● WORK ORDER:
With pictures left out, retype the lines from the start of the records through the one that contains "καὶ δὲν ἐκαταλάβαινα".

[Collected data]

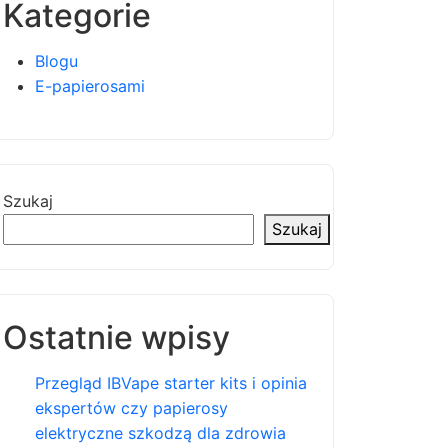
Kategorie
Blogu
E-papierosami
Szukaj
Szukaj
Ostatnie wpisy
Przegląd IBVape starter kits i opinia
ekspertów czy papierosy
elektryczne szkodzą dla zdrowia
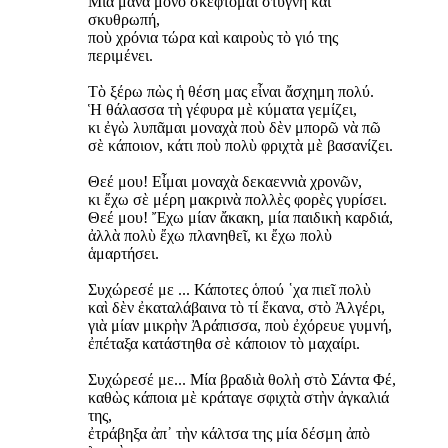
Μία μάνα μόνο σκέφτομαι στυγνὴ καὶ
σκυθρωπή,
ποὺ χρόνια τώρα καὶ καιροὺς τὸ γιό της
περιμένει.
Τὸ ξέρω πὼς ἡ θέση μας εἶναι ἄσχημη πολύ.
Ἡ θάλασσα τὴ γέφυρα μὲ κύματα γεμίζει,
κι ἐγὼ λυπᾶμαι μοναχὰ ποὺ δὲν μπορῶ νὰ πῶ
σὲ κάποιον, κάτι ποὺ πολὺ φριχτὰ μὲ βασανίζει.
Θεέ μου! Εἶμαι μοναχὰ δεκαεννιὰ χρονῶν,
κι ἔχω σὲ μέρη μακρινὰ πολλὲς φορὲς γυρίσει.
Θεέ μου! Ἔχω μίαν ἄκακη, μία παιδικὴ καρδιά,
ἀλλὰ πολὺ ἔχω πλανηθεῖ, κι ἔχω πολὺ
ἁμαρτήσει.
Συχώρεσέ με ... Κάποτες ὁπού ῾χα πιεῖ πολὺ
καὶ δὲν ἐκαταλάβαινα τὸ τί ἔκανα, στὸ Ἀλγέρι,
γιὰ μίαν μικρὴν Ἀράπισσα, ποὺ ἐχόρευε γυμνή,
ἐπέταξα κατάστηθα σὲ κάποιον τὸ μαχαίρι.
Συχώρεσέ με... Μία βραδιὰ θολὴ στὸ Σάντα Φέ,
καθὼς κάποια μὲ κράταγε σφιχτὰ στὴν ἀγκαλιά
της,
ἐτράβηξα ἀπ᾿ τὴν κάλτσα της μία δέσμη ἀπὸ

● RESULT OF THE TASK:
Kategorie
Blogu
E-papierosami
Szukaj
Szukaj
Ostatnie wpisy
Przegląd IBVape starter kits i opinia
ekspertów czy papierosy
elektryczne szkodzą dla zdrowia
Μία μάνα μόνο σκέφτομαι στυγνὴ καὶ
σκυθρωπή,
ποὺ χρόνια τώρα καὶ καιροὺς τὸ γιό της
περιμένει.
Τὸ ξέρω πὼς ἡ θέση μας εἶναι ἄσχημη πολύ.
Ἡ θάλασσα τὴ γέφυρα μὲ κύματα γεμίζει,
κι ἐγὼ λυπᾶμαι μοναχὰ ποὺ δὲν μπορῶ νὰ πῶ
σὲ κάποιον, κάτι ποὺ πολὺ φριχτὰ μὲ βασανίζει.
Θεέ μου! Εἶμαι μοναχὰ δεκαεννιὰ χρονῶν,
κι ἔχω σὲ μέρη μακρινὰ πολλὲς φορὲς γυρίσει.
Θεέ μου! Ἔχω μίαν ἄκακη, μία παιδικὴ καρδιά,
ἀλλὰ πολὺ ἔχω πλανηθεῖ, κι ἔχω πολὺ
ἁμαρτήσει.
Συχώρεσέ με ... Κάποτες ὁπού ῾χα πιεῖ πολὺ
καὶ δὲν ἐκαταλάβαινα τὸ τί ἔκανα, στὸ Ἀλγέρι,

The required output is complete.